Fortunately I was put in contact with a fantastic Oakland based artist called David Polka to collaborate with on the piece and later on Evan Wilson. His beautiful hand style just took it to another level, a real nice mix of portraiture, geometric shapes and calligraphy that worked together really well.
The Tender is a very unique place and in the words of the great Dave Chappelle “There ain’t anything tender about that mutherfucker at all, that shits rough”. Nowhere have I ever seen so many people living on the street (or so openly smoke crack) I guess it’s the weather but it really seems to be a haven for such unfortunate souls. Saying that, 99% of them were very polite and friendly and made for a fun few days.
I decided for this mural to take on the issue of homelessness. An issue which is very apparent to us all but most people block it out and pretend not to see it, I guess its easier that way.
I came across the work of this incredible portrait photographer called Tom Stone a few years ago and he agreed for me to use one of his images. He captures individuals in such a striking manner. As beautiful as these images are, they are just as harrowing.

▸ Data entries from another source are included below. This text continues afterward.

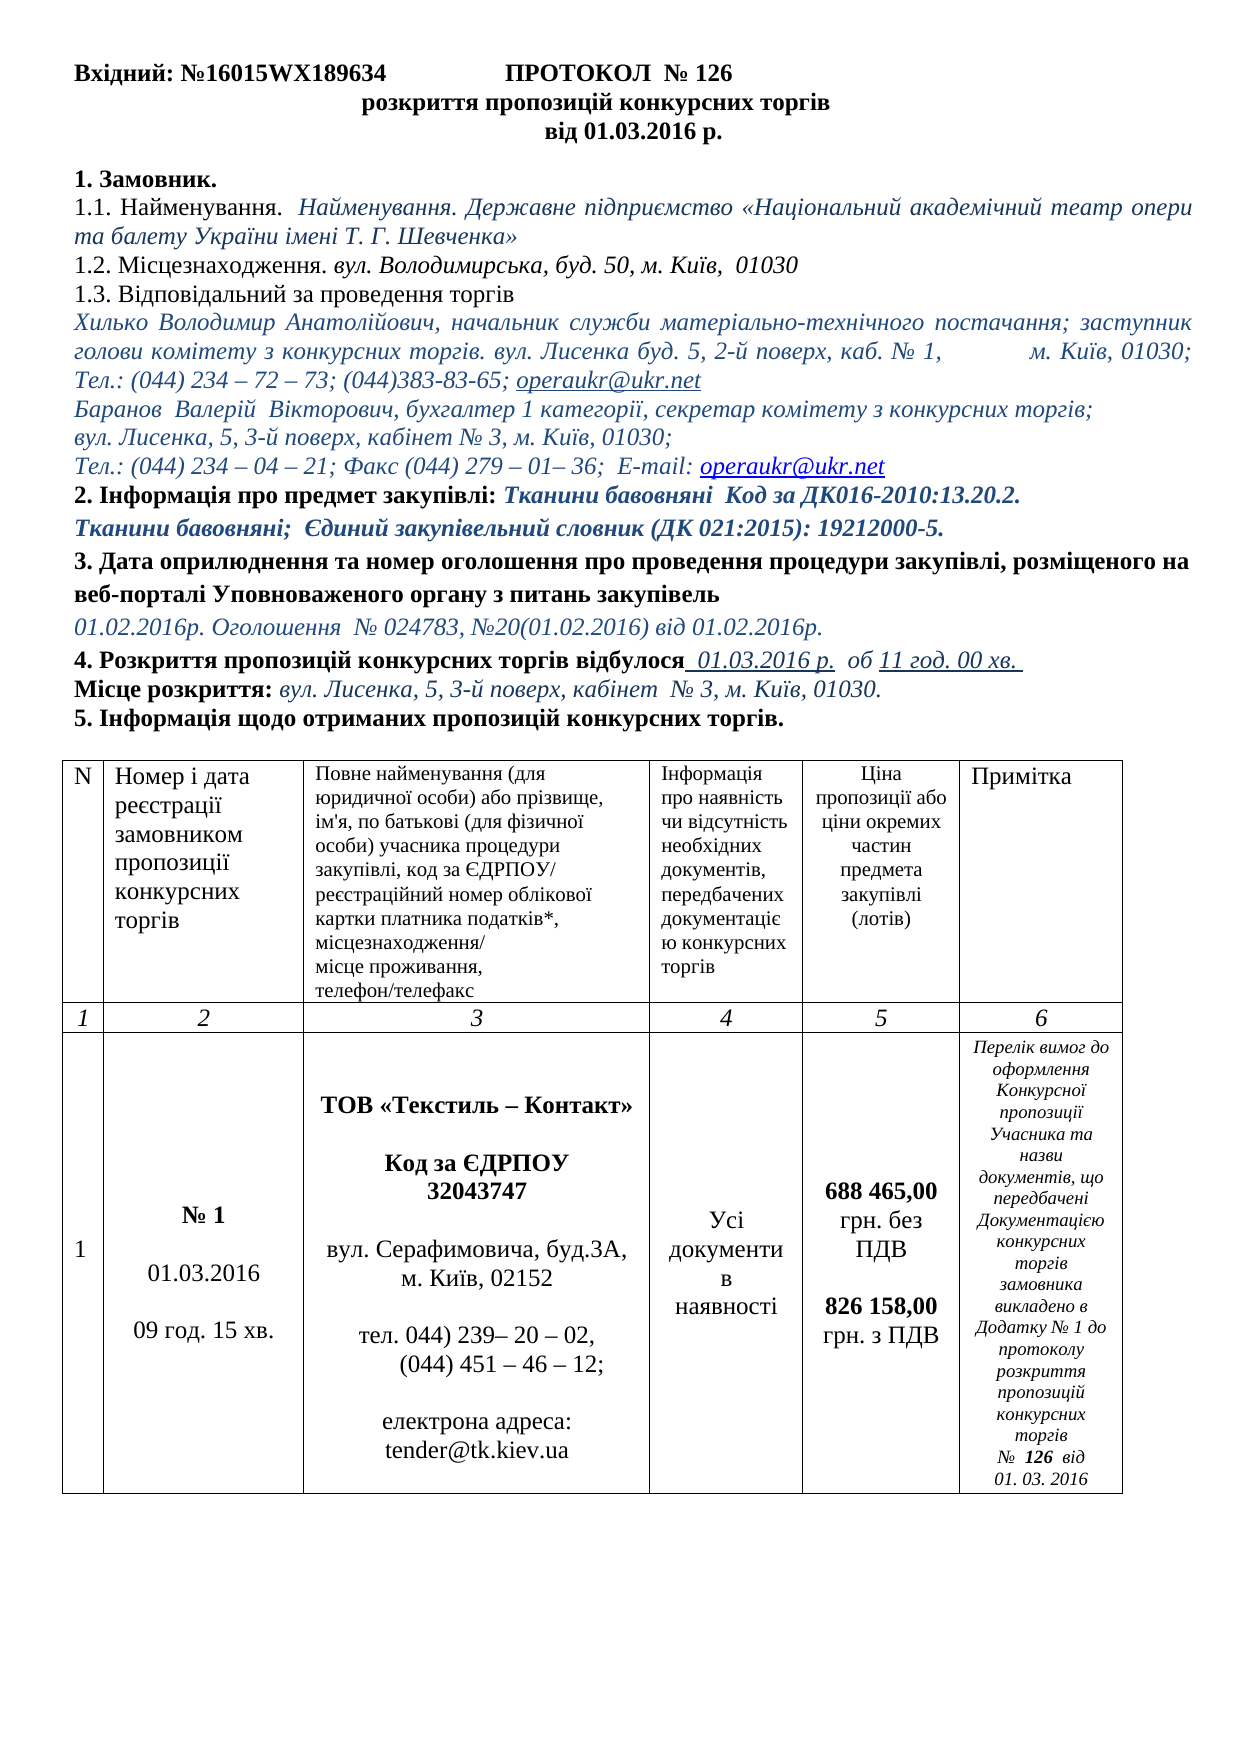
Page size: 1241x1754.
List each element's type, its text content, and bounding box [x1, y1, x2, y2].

table_header Ціна пропозиції або ціни окремих частин предмета закупівлі (лотів) [803, 761, 959, 1002]
table_cell № 1 01.03.2016 09 год. 15 хв. [104, 1033, 303, 1493]
table_cell 2 [104, 1003, 303, 1032]
text 1.3. Відповідальний за проведення торгів [74, 279, 1193, 307]
text 2. Інформація про предмет закупівлі: Тканини бавовняні Код за ДК016-2010:13.20.2. [74, 480, 1193, 509]
table_header N [63, 761, 103, 1002]
text Тканини бавовняні; Єдиний закупівельний словник (ДК 021:2015): 19212000-5. [74, 513, 1193, 542]
table_cell ТОВ «Текстиль – Контакт» Код за ЄДРПОУ 32043747 вул. Серафимовича, буд.3А, м. Київ, 02152 тел. 044) 239– 20 – 02, (044) 451 – 46 – 12; електрона адреса: tender@tk.kiev.ua [304, 1033, 649, 1493]
text Баранов Валерій Вікторович, бухгалтер 1 категорії, секретар комітету з конкурсних торгів; [74, 394, 1193, 422]
table_cell 1 [63, 1003, 103, 1032]
table_cell 688 465,00 грн. без ПДВ 826 158,00 грн. з ПДВ [803, 1033, 959, 1493]
text 1.2. Місцезнаходження. вул. Володимирська, буд. . Київ, 01030 [74, 250, 1193, 279]
text 3. Дата оприлюднення та номер оголошення про проведення процедури закупівлі, розміщеного на веб-порталі Уповноваженого органу з питань закупівель 01.02.2016р. Оголошення № 024783, №20(01.02.2016) від 01.02.2016р. [74, 546, 1193, 641]
text вул. Лисенка, 5, 3-й поверх, кабінет № . Київ, 01030; [74, 422, 1193, 451]
table_header Примітка [960, 761, 1122, 1002]
table_header Номер і дата реєстрації замовником пропозиції конкурсних торгів [104, 761, 303, 1002]
table_cell 1 [63, 1033, 103, 1493]
table_header Повне найменування (для юридичної особи) або прізвище, ім'я, по батькові (для фізичної особи) учасника процедури закупівлі, код за ЄДРПОУ/ реєстраційний номер облікової картки платника податків*, місцезнаходження/ місце проживання, телефон/телефакс [304, 761, 649, 1002]
text 1. Замовник. [74, 164, 1193, 192]
text Хилько Володимир Анатолійович, начальник служби матеріально-технічного постачання; заступник голови комітету з конкурсних торгів. вул. Лисенка буд. 5, 2-й поверх, каб. № 1, м. Київ, 01030; Тел.: (044) 234 – 72 – 73; (044)383-83-65; operaukr@ukr.net [74, 307, 1193, 394]
text Тел.: (044) 234 – 04 – 21; Факс (044) 279 – 01– 36; E-mail: operaukr@ukr.net [74, 451, 1193, 480]
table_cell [960, 1033, 1122, 1493]
table_cell 4 [650, 1003, 802, 1032]
text 1.1. Найменування. Найменування. Державне підприємство «Національний академічний театр опери та балету України імені Т. Г. Шевченка» [74, 192, 1193, 250]
text Вхідний: №16015WX189634 ПРОТОКОЛ № 126 розкриття пропозицій конкурсних торгів [74, 58, 1193, 116]
table_cell 5 [803, 1003, 959, 1032]
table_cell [650, 1033, 802, 1493]
table_cell 6 [960, 1003, 1122, 1032]
text 5. Інформація щодо отриманих пропозицій конкурсних торгів. [74, 703, 1193, 731]
text 4. Розкриття пропозицій конкурсних торгів відбулося 01.03.2016 р. об 11 год. 00 хв. [74, 645, 1193, 674]
table_header Інформація про наявність чи відсутність необхідних документів, передбачених документацією конкурсних торгів [650, 761, 802, 1002]
table_cell 3 [304, 1003, 649, 1032]
text Місце розкриття: вул. Лисенка, 5, 3-й поверх, кабінет № . Київ, 01030. [74, 674, 1193, 703]
text від 01.03.2016 р. [74, 116, 1193, 144]
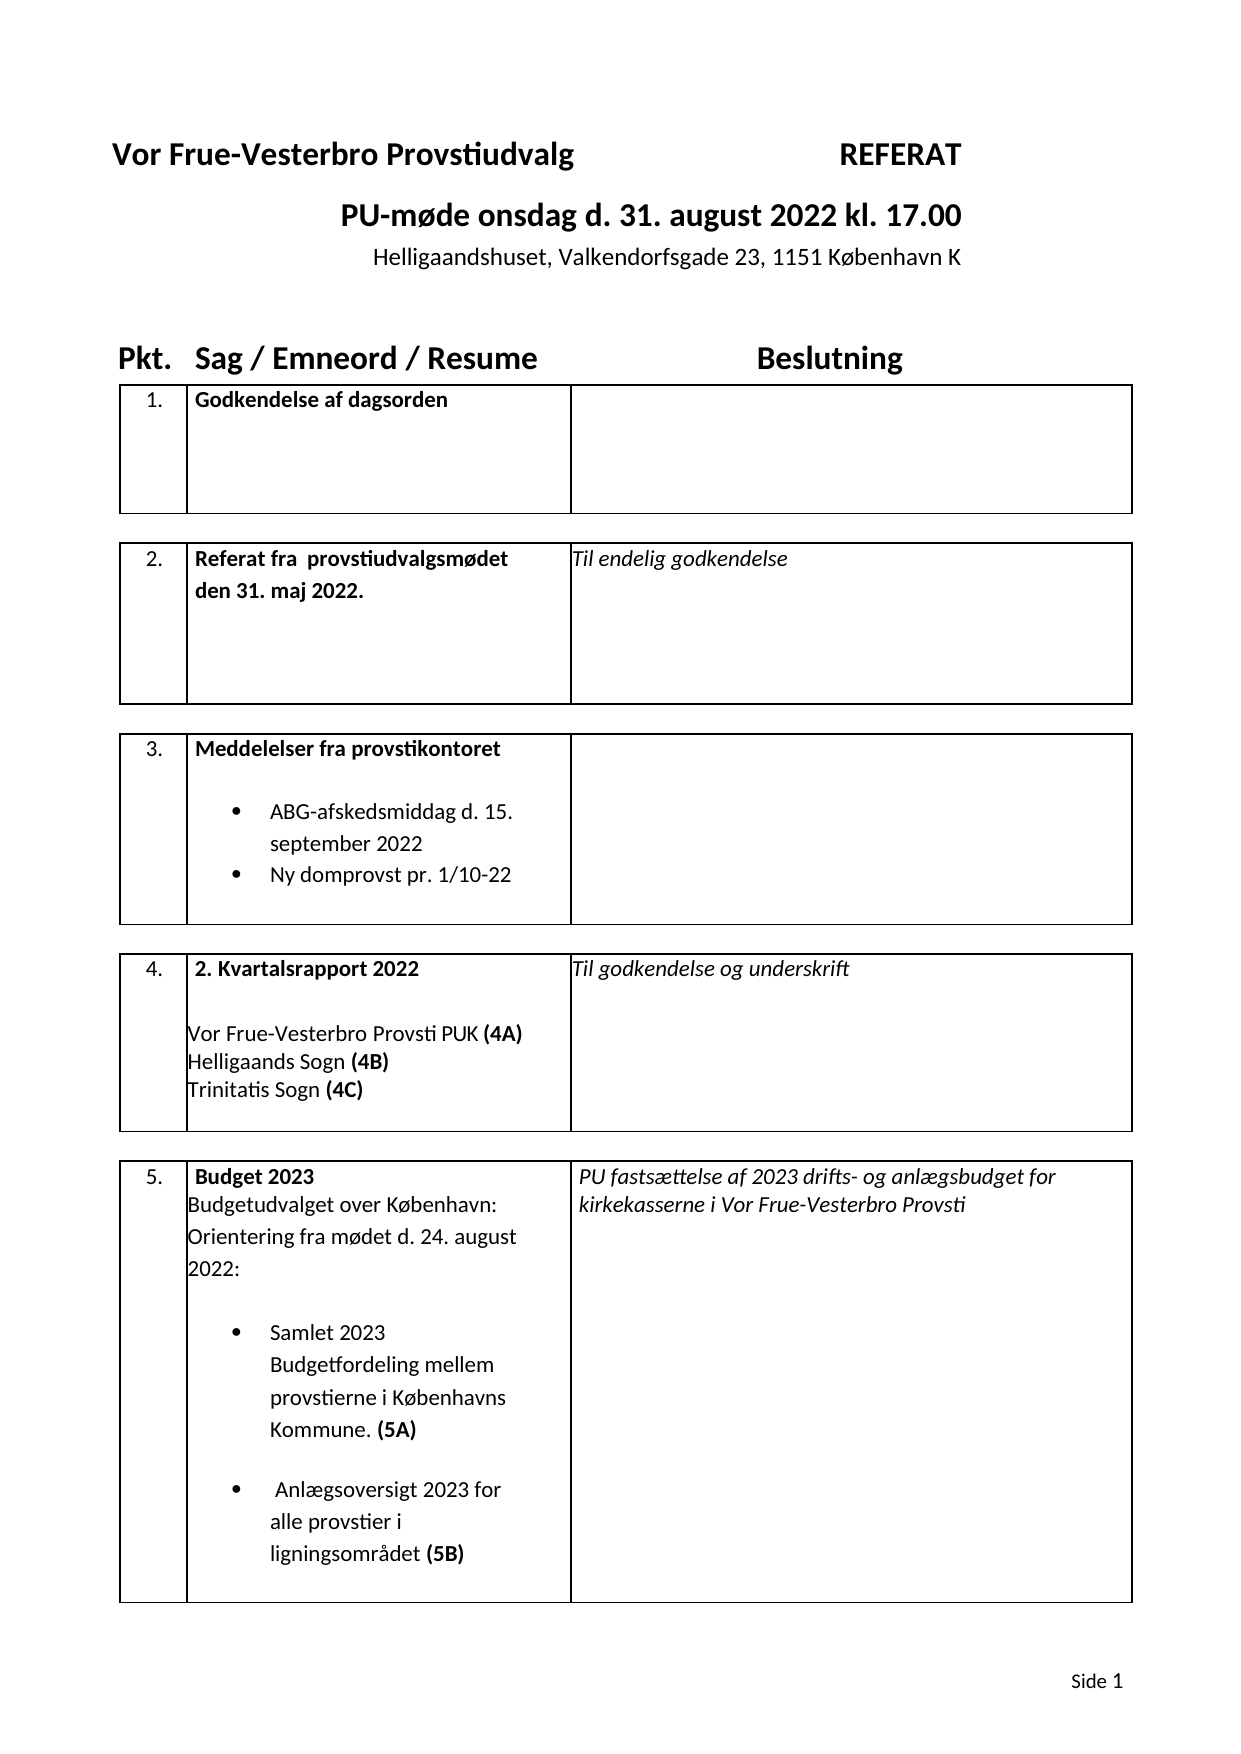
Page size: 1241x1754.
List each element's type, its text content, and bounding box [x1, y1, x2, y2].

The story of the woman in the image is so sad but all too common in such a place and by putting her face up on such a wall in such a location would hopefully make people stop and think, maybe feel some of her pain. I only had 2 days which was nowhere near enough time to do such an image justice so I decided to focus on the eyes. The eyes have always been a very important feature in my work and with such a striking, sad pair of eyes like these, I hope that people will see them and know what it is I am trying to portray.